Mobile phones were not permitted during school hours. The rule was that they were to be left in the cubbyhole by your bed in the morning, and only switched on in the evening to retrieve messages, after prep and supper and before lights out. Like most people, Isabel kept her phone on vibrate mode illicitly in her uniform skirt pocket, and the risk of getting caught lent the school day a pleasurable frisson of danger, not unlike the sensation Isabel had had while walking down the school drive. In the middle of double maths, Isabel’s phone trembled in her pocket. She counted to twenty and put her hand up. Mrs Twining, who found maths so exciting that she talked about it as if she’d just won The X-Factor, asked what she wanted, with impatience. Libby Guthrie and her gang turned to glance and grimace.

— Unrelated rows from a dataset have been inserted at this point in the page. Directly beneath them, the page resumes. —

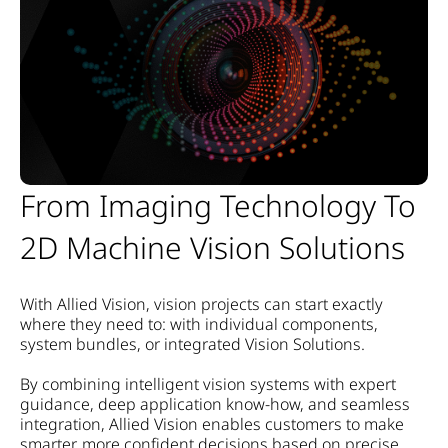
From Imaging Technology To
2D Machine Vision Solutions
With Allied Vision, vision projects can start exactly
where they need to:
with individual components,
system bundles, or integrated Vision Solutions.
By combining intelligent vision systems with expert
guidance, deep application know-how, and seamless
integration, Allied Vision enables customers to make
smarter, more confident decisions based on precise,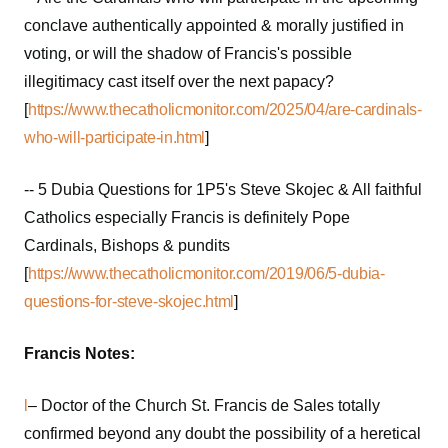
conclave authentically appointed & morally justified in
voting, or will the shadow of Francis's possible
illegitimacy cast itself over the next papacy?
[
https://www.thecatholicmonitor.com/2025/04/are-cardinals-
who-will-participate-in.html
]
-- 5 Dubia Questions for 1P5's Steve Skojec & All faithful
Catholics especially Francis is definitely Pope
Cardinals, Bishops & pundits
[
https://www.thecatholicmonitor.com/2019/06/5-dubia-
questions-for-steve-skojec.html
]
Francis Notes:
l
– Doctor of the Church St. Francis de Sales totally
confirmed beyond any doubt the possibility of a heretical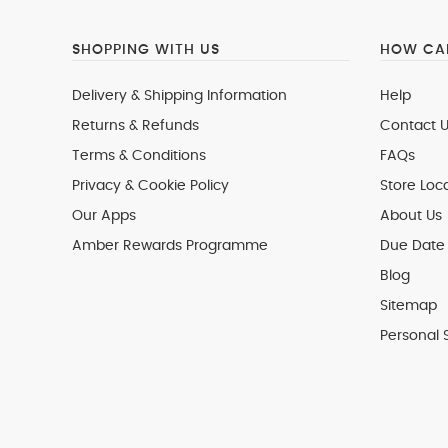
SHOPPING WITH US
HOW CAN
Delivery & Shipping Information
Help
Returns & Refunds
Contact U
Terms & Conditions
FAQs
Privacy & Cookie Policy
Store Loc
Our Apps
About Us
Amber Rewards Programme
Due Date 
Blog
Sitemap
Personal 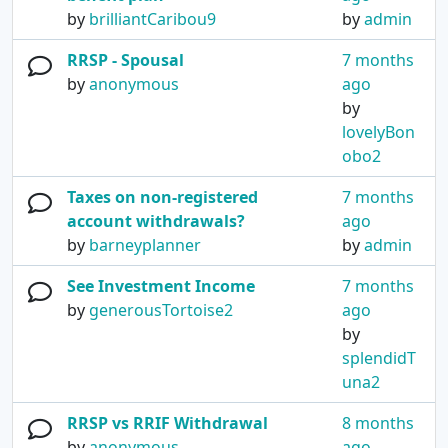
by
brilliantCaribou9
by
admin
RRSP - Spousal
7 months
by
anonymous
ago
by
lovelyBon
obo2
Taxes on non-registered
7 months
account withdrawals?
ago
by
barneyplanner
by
admin
See Investment Income
7 months
by
generousTortoise2
ago
by
splendidT
una2
RRSP vs RRIF Withdrawal
8 months
by
anonymous
ago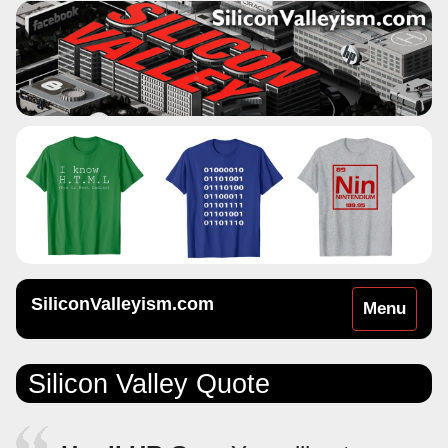
SiliconValleyism.com
Toggle
Menu
navigation
Silicon Valley Quote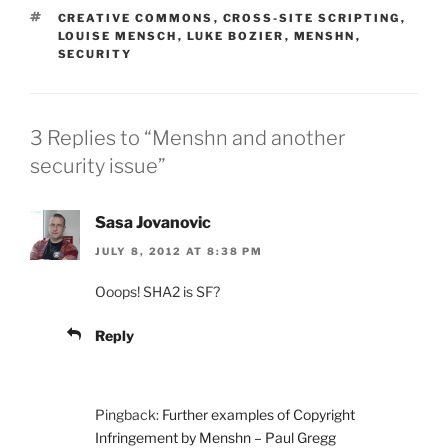
TAGS
CREATIVE COMMONS
,
CROSS-SITE SCRIPTING
,
LOUISE MENSCH
,
LUKE BOZIER
,
MENSHN
,
SECURITY
3 Replies to “Menshn and another
security issue”
Sasa Jovanovic
JULY 8, 2012 AT 8:38 PM
Ooops! SHA2 is SF?
Reply
Pingback:
Further examples of Copyright
Infringement by Menshn – Paul Gregg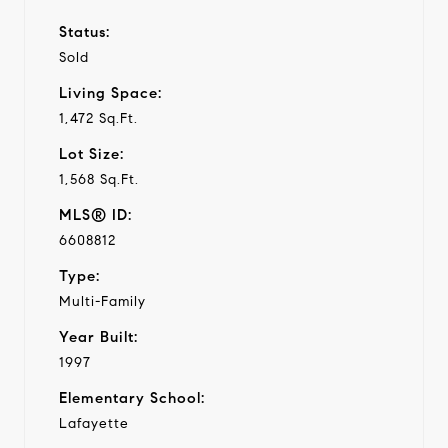
Status:
Sold
Living Space:
1,472 Sq.Ft.
Lot Size:
1,568 Sq.Ft.
MLS® ID:
6608812
Type:
Multi-Family
Year Built:
1997
Elementary School:
Lafayette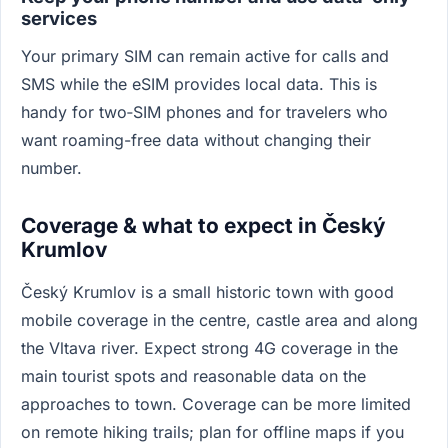
services
Your primary SIM can remain active for calls and
SMS while the eSIM provides local data. This is
handy for two‑SIM phones and for travelers who
want roaming-free data without changing their
number.
Coverage & what to expect in Český
Krumlov
Český Krumlov is a small historic town with good
mobile coverage in the centre, castle area and along
the Vltava river. Expect strong 4G coverage in the
main tourist spots and reasonable data on the
approaches to town. Coverage can be more limited
on remote hiking trails; plan for offline maps if you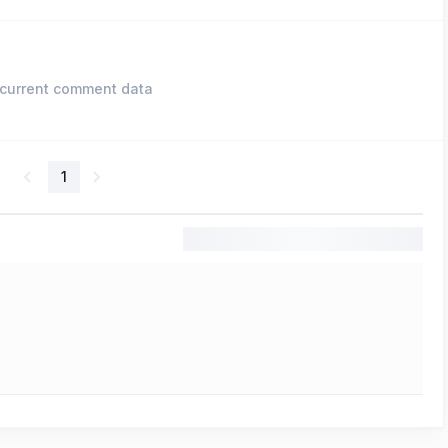
current comment data
1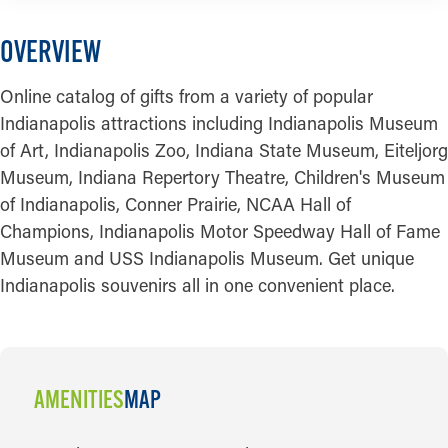
OVERVIEW
Online catalog of gifts from a variety of popular
Indianapolis attractions including Indianapolis Museum
of Art, Indianapolis Zoo, Indiana State Museum, Eiteljorg
Museum, Indiana Repertory Theatre, Children's Museum
of Indianapolis, Conner Prairie, NCAA Hall of
Champions, Indianapolis Motor Speedway Hall of Fame
Museum and USS Indianapolis Museum. Get unique
Indianapolis souvenirs all in one convenient place.
AMENITIES
MAP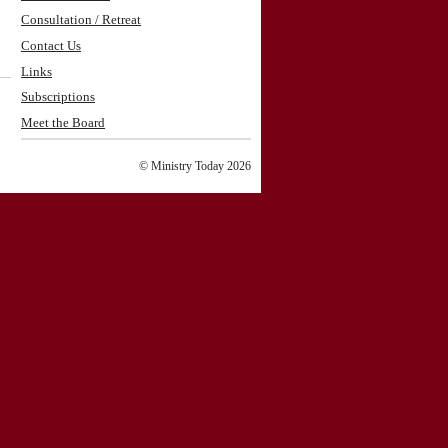
Consultation / Retreat
Contact Us
Links
Subscriptions
Meet the Board
© Ministry Today 2026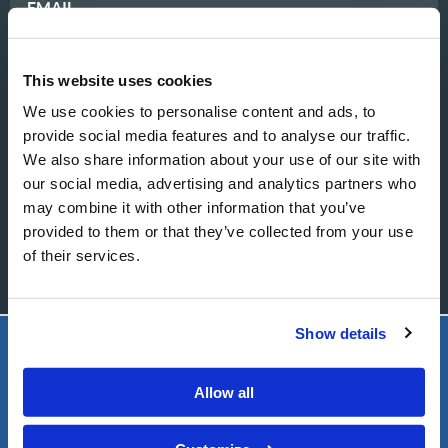
EMAIL
This website uses cookies
MESSAGE
We use cookies to personalise content and ads, to
provide social media features and to analyse our traffic.
We also share information about your use of our site with
our social media, advertising and analytics partners who
may combine it with other information that you’ve
provided to them or that they’ve collected from your use
of their services.
Show details
LIVING CHURCH OF GOD
Allow all
FOOTER
About
LEFT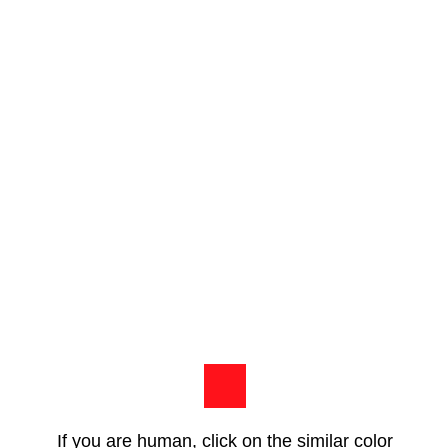
If you are human, click on the similar color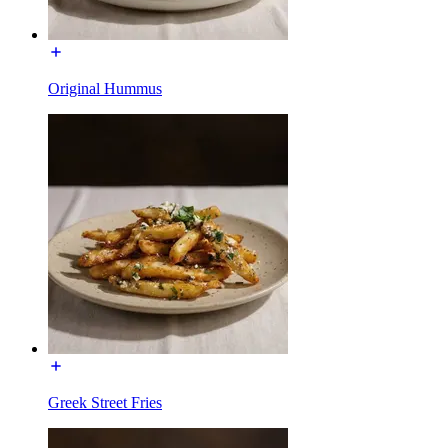
Original Hummus
Greek Street Fries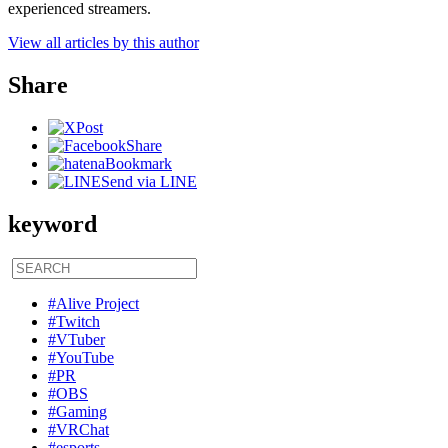
experienced streamers.
View all articles by this author
Share
Post
Share
Bookmark
Send via LINE
keyword
#Alive Project
#Twitch
#VTuber
#YouTube
#PR
#OBS
#Gaming
#VRChat
#esports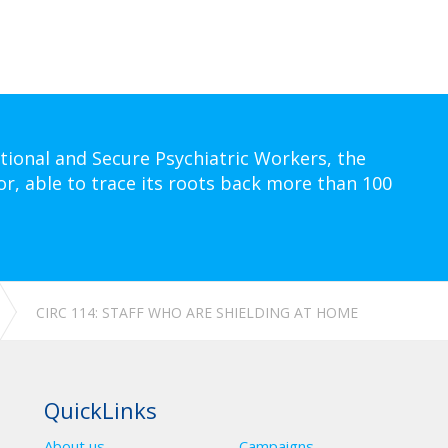
tional and Secure Psychiatric Workers, the
or, able to trace its roots back more than 100
CIRC 114: STAFF WHO ARE SHIELDING AT HOME
QuickLinks
About us
Campaigns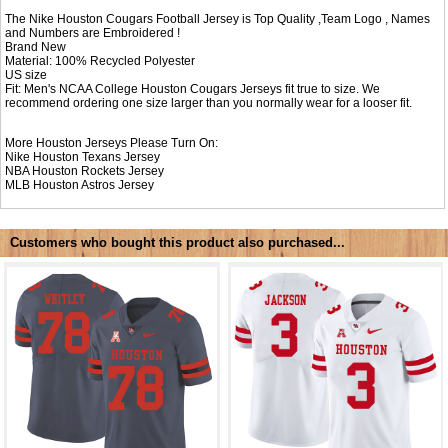
The Nike Houston Cougars Football Jersey is Top Quality ,Team Logo , Names
and Numbers are Embroidered !
Brand New
Material: 100% Recycled Polyester
US size
Fit: Men's NCAA College Houston Cougars Jerseys fit true to size. We
recommend ordering one size larger than you normally wear for a looser fit.
More Houston Jerseys Please Turn On:
Nike
Houston Texans Jersey
NBA
Houston Rockets Jersey
MLB
Houston Astros Jersey
Customers who bought this product also purchased...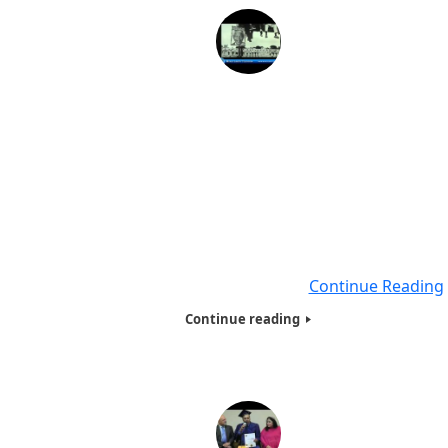
Nelson Mandela, The Story with live performance
Yvonne Chaka Chaka, Princess of Africa 2013
In 1989, while in the last months of his imprisonment, 
obtained an LLB through the University of South Africa.
graduated in absentia at a ceremony in Cape Town. Nel
Mandela, while increasingly politically involved from 1942,
joined the African National Congress in 1944 when he he
formed the ANC Youth League. In
Continue Reading
Continue reading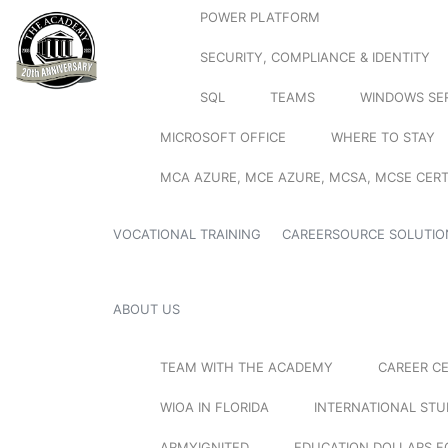
POWER PLATFORM
SECURITY, COMPLIANCE & IDENTITY
SQL
TEAMS
WINDOWS SE
MICROSOFT OFFICE
WHERE TO STAY
MCA AZURE, MCE AZURE, MCSA, MCSE CERT
VOCATIONAL TRAINING
CAREERSOURCE SOLUTIO
ABOUT US
TEAM WITH THE ACADEMY
CAREER C
WIOA IN FLORIDA
INTERNATIONAL ST
ARMYIGNITED
EDUCATION DOLLARS F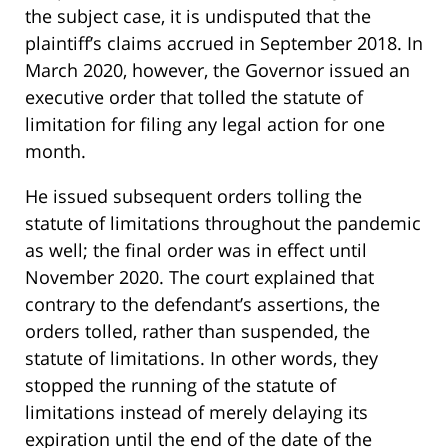
the subject case, it is undisputed that the
plaintiff’s claims accrued in September 2018. In
March 2020, however, the Governor issued an
executive order that tolled the statute of
limitation for filing any legal action for one
month.
He issued subsequent orders tolling the
statute of limitations throughout the pandemic
as well; the final order was in effect until
November 2020. The court explained that
contrary to the defendant’s assertions, the
orders tolled, rather than suspended, the
statute of limitations. In other words, they
stopped the running of the statute of
limitations instead of merely delaying its
expiration until the end of the date of the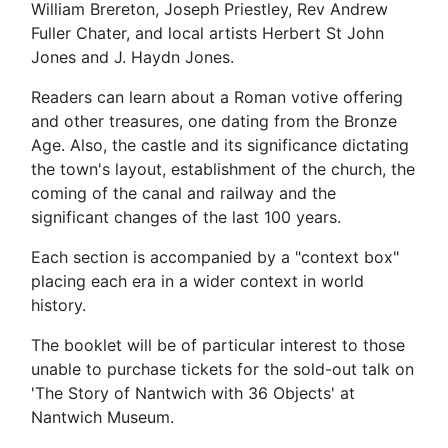
William Brereton, Joseph Priestley, Rev Andrew
Fuller Chater, and local artists Herbert St John
Jones and J. Haydn Jones.
Readers can learn about a Roman votive offering
and other treasures, one dating from the Bronze
Age. Also, the castle and its significance dictating
the town's layout, establishment of the church, the
coming of the canal and railway and the
significant changes of the last 100 years.
Each section is accompanied by a "context box"
placing each era in a wider context in world
history.
The booklet will be of particular interest to those
unable to purchase tickets for the sold-out talk on
'The Story of Nantwich with 36 Objects' at
Nantwich Museum.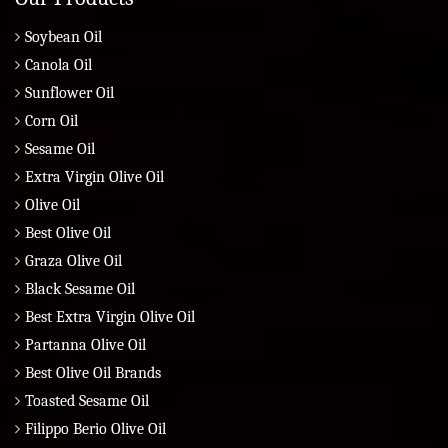
Soybean Oil
Canola Oil
Sunflower Oil
Corn Oil
Sesame Oil
Extra Virgin Olive Oil
Olive Oil
Best Olive Oil
Graza Olive Oil
Black Sesame Oil
Best Extra Virgin Olive Oil
Partanna Olive Oil
Best Olive Oil Brands
Toasted Sesame Oil
Filippo Berio Olive Oil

‘Please,’ Isabel said, ‘may I be excused?’
In the lavatory cubicle, having already flushed the toilet to create a comforting wall of noise, Isabel read her screen.
‘Can u talk?’ Rupert had texted.
‘Not allowed,’ she wrote back.
‘!!!’ he said. ‘Later?’
‘Yes,’ she said, stopping herself before she wrote, ‘Please.’
‘OK,’ he said. ‘Got an idea.’
She stared, smiling, at the screen. ‘4 me?’
‘Yes, thicko!’ he wrote, but then he added ‘x’.
Someone came into the cloakroom and banged a cubicle door shut. Isabel reached behind her to pull the flush again. ‘Thank you.’
‘X,’ he said.
She stood up, the phone glowing in her hand. She wanted to say ‘x’ back. But she mustn’t.